_Work to complete:_
Every line of the data that contains the string "down" must be copied.

::: Supplied material :::

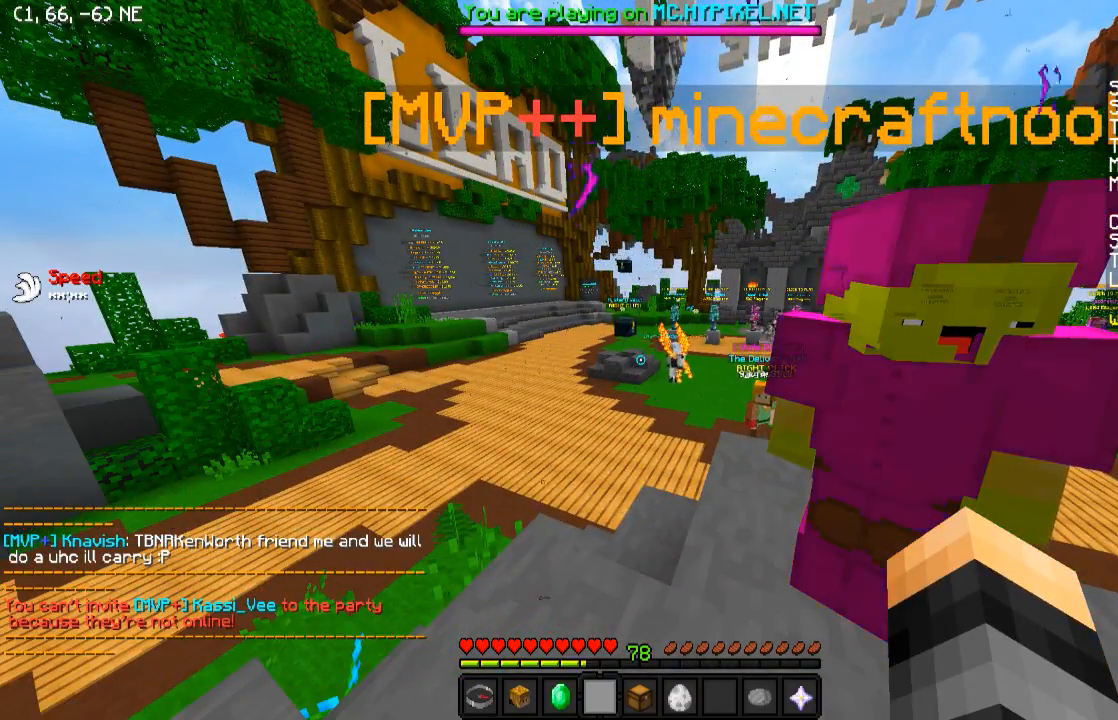
Gameplay with keyboard; each line is a JSON object with the keys held at the frame after it. "events" lists presses ("down") and releases ("up") of "a", "d", "s" and "w" between this image and that frame as [ms after this image, input, new state], when the widget could be followed in between. No other keys are recorded. Mouse input is not recorded.
{"keys": [], "events": []}
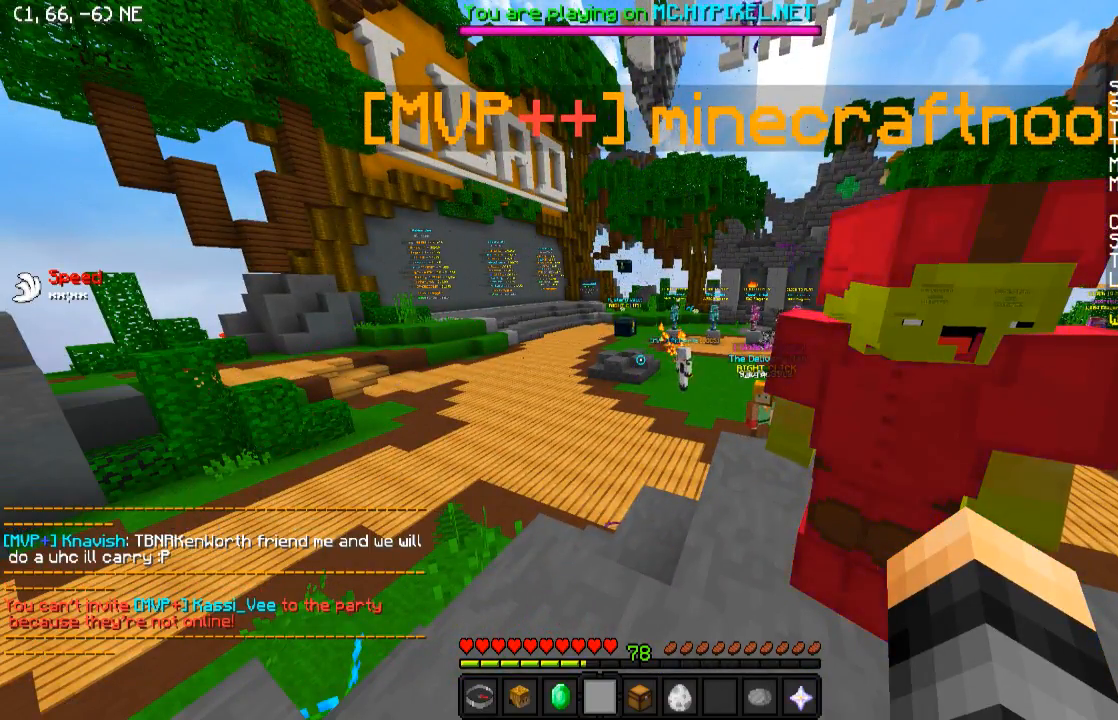
{"keys": ["s"], "events": [[433, "s", "down"]]}
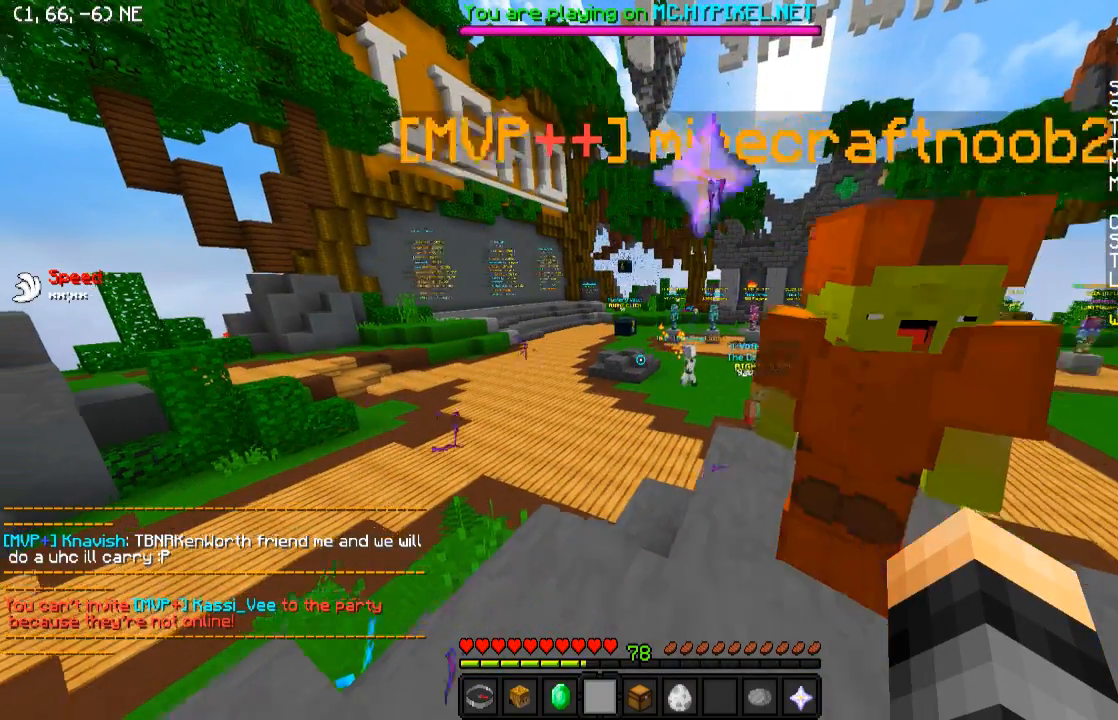
{"keys": [], "events": [[300, "s", "up"]]}
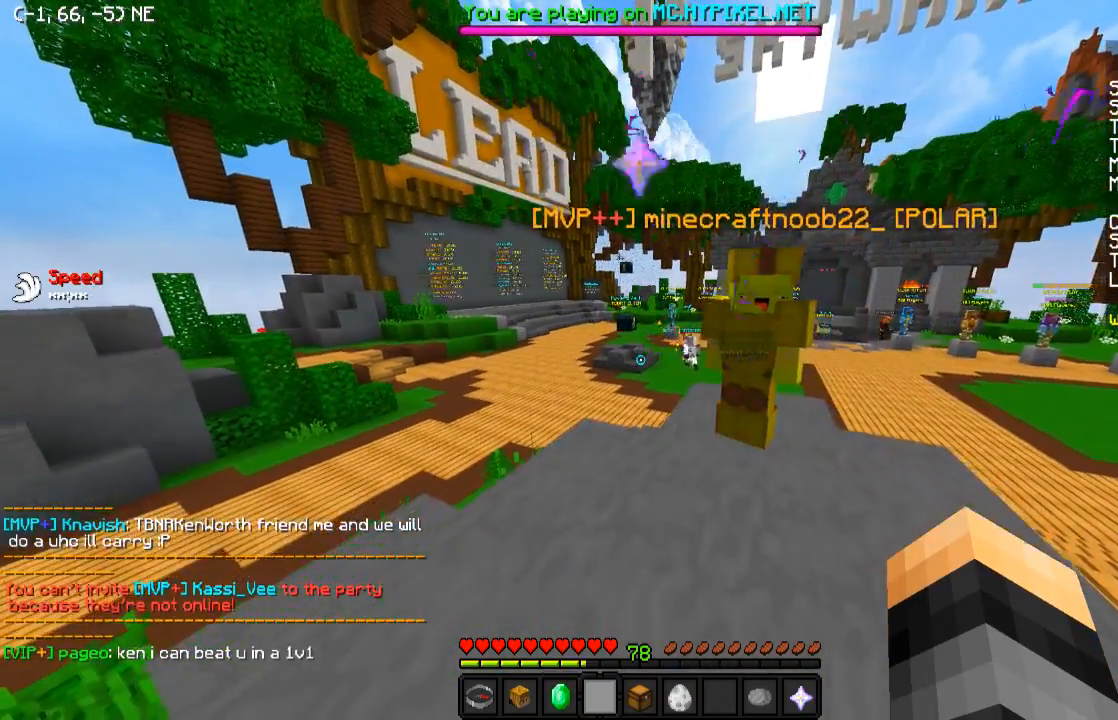
{"keys": ["d", "w"], "events": [[150, "d", "down"], [300, "w", "down"]]}
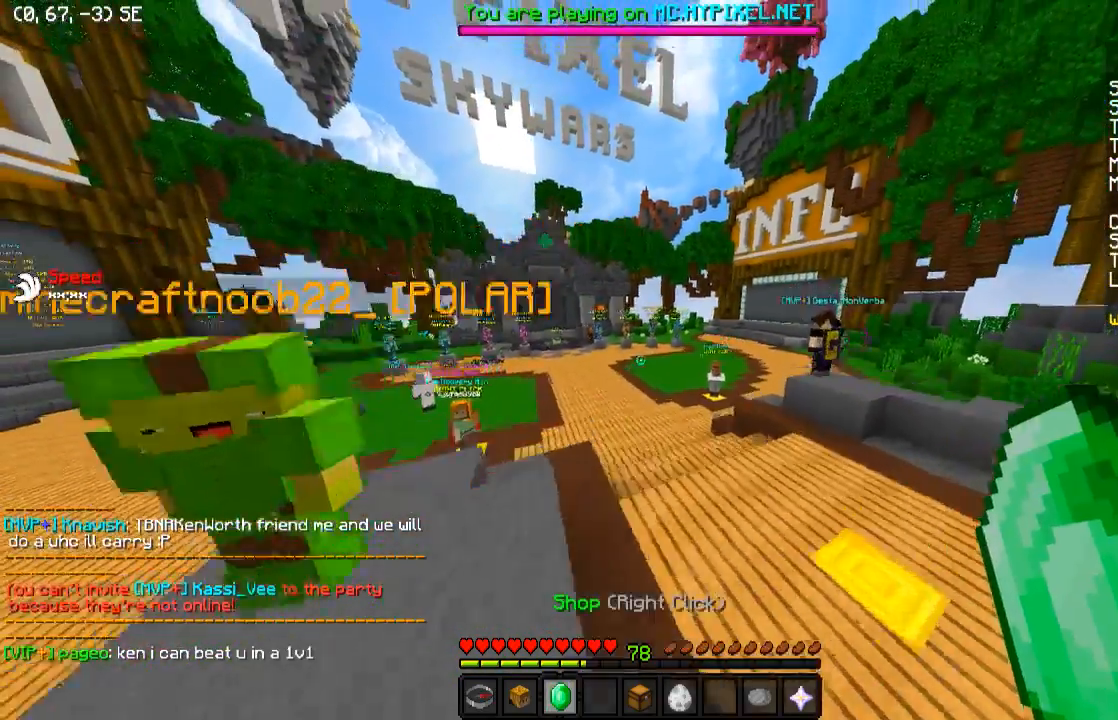
{"keys": ["d"], "events": [[33, "w", "up"]]}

:::

_Task output:_
Gameplay with keyboard; each line is a JSON object with the keys held at the frame after it. "events" lists presses ("down") and releases ("up") of "a", "d", "s" and "w" between this image and that frame as [ms after this image, input, new state], when the widget could be followed in between. No other keys are recorded. Mouse input is not recorded.
{"keys": ["s"], "events": [[433, "s", "down"]]}
{"keys": ["d", "w"], "events": [[150, "d", "down"], [300, "w", "down"]]}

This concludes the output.